Starting from the line with "### Component Communication" and going up to and including the line with "4. Test in incognito/private browsing mode", copy the listing below exactly. Leave all images out.
----------------
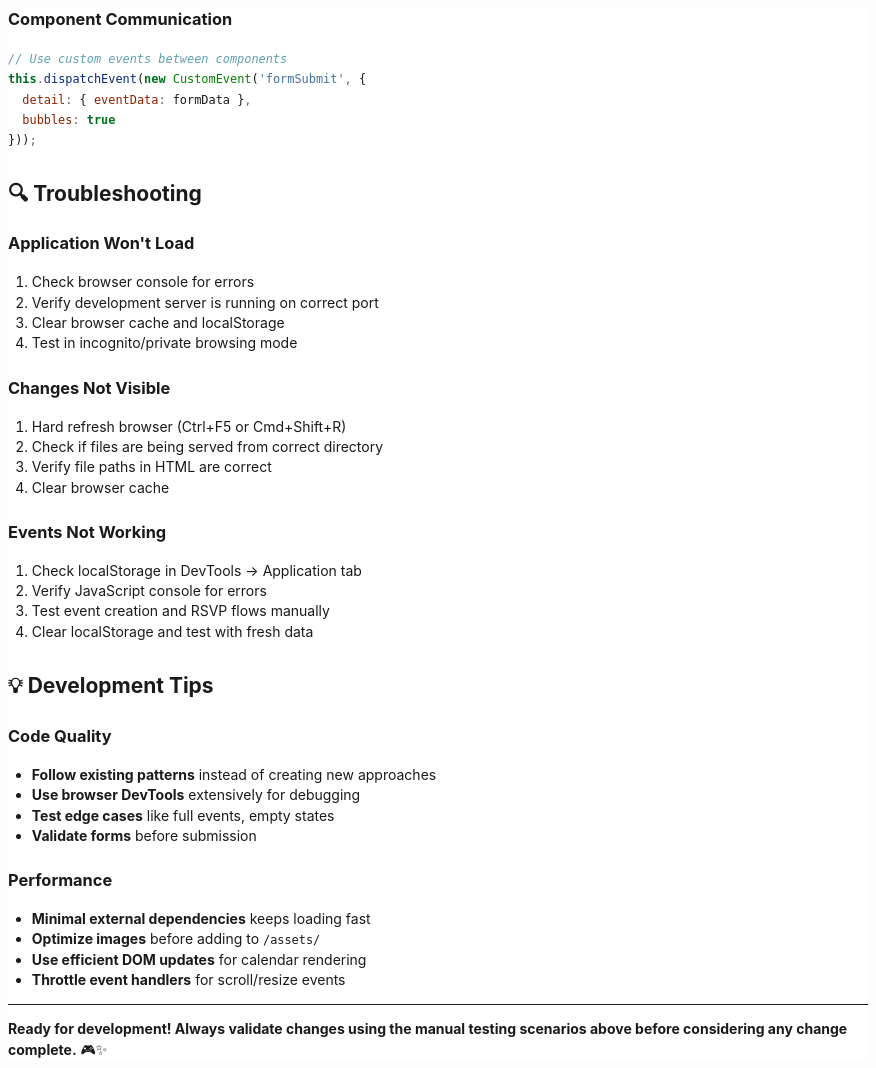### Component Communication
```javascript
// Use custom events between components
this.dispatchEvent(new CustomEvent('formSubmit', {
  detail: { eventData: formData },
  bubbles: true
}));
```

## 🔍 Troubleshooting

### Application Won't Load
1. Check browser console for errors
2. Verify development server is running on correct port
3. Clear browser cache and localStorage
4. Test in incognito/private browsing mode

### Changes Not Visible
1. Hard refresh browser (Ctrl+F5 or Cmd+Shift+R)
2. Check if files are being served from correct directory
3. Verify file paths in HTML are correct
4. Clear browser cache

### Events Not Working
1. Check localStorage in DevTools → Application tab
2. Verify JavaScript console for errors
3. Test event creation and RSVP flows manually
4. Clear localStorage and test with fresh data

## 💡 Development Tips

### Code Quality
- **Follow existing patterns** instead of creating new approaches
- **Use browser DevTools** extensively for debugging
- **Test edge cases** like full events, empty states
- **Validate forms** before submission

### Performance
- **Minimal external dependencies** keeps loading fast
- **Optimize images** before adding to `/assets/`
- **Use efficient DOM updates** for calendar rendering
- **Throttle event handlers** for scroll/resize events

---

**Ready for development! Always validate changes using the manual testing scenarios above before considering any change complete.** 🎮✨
----------------
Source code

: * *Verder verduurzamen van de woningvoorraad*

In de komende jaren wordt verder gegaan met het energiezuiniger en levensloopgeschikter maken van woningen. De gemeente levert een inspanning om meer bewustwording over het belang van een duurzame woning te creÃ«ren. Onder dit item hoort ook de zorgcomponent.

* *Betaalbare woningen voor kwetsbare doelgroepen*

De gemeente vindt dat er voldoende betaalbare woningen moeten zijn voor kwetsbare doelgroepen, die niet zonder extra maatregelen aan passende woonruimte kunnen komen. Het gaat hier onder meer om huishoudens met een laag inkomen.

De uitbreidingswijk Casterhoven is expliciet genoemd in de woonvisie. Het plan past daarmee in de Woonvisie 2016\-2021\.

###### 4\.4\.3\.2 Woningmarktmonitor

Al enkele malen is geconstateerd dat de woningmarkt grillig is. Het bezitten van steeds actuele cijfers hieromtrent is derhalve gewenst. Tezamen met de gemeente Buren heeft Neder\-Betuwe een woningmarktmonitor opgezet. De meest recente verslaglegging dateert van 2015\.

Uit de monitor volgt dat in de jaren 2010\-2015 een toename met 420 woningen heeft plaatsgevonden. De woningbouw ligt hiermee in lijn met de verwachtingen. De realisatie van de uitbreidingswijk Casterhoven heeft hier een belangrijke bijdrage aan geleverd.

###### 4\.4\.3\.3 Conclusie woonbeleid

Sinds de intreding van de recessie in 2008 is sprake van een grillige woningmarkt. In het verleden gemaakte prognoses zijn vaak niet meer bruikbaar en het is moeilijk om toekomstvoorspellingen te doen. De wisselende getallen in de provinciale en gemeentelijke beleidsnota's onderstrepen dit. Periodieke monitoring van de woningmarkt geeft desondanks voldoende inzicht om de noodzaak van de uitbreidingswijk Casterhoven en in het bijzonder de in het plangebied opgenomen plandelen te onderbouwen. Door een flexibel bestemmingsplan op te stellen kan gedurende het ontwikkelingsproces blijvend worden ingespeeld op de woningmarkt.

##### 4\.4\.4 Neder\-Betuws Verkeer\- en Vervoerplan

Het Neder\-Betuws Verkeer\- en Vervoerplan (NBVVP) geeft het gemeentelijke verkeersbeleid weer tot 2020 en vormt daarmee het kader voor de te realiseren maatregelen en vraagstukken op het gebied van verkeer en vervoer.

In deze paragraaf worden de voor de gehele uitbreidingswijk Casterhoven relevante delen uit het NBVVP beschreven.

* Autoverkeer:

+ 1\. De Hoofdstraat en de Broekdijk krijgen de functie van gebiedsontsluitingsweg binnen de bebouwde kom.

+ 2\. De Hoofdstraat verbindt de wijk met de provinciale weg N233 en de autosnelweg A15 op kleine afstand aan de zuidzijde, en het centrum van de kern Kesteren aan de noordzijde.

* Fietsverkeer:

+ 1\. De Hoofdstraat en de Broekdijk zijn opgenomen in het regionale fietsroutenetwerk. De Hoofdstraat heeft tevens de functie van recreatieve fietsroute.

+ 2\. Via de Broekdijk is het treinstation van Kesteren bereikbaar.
----------------
• Written response
### Component Communication
```javascript
// Use custom events between components
this.dispatchEvent(new CustomEvent('formSubmit', {
  detail: { eventData: formData },
  bubbles: true
}));
```

## 🔍 Troubleshooting

### Application Won't Load
1. Check browser console for errors
2. Verify development server is running on correct port
3. Clear browser cache and localStorage
4. Test in incognito/private browsing mode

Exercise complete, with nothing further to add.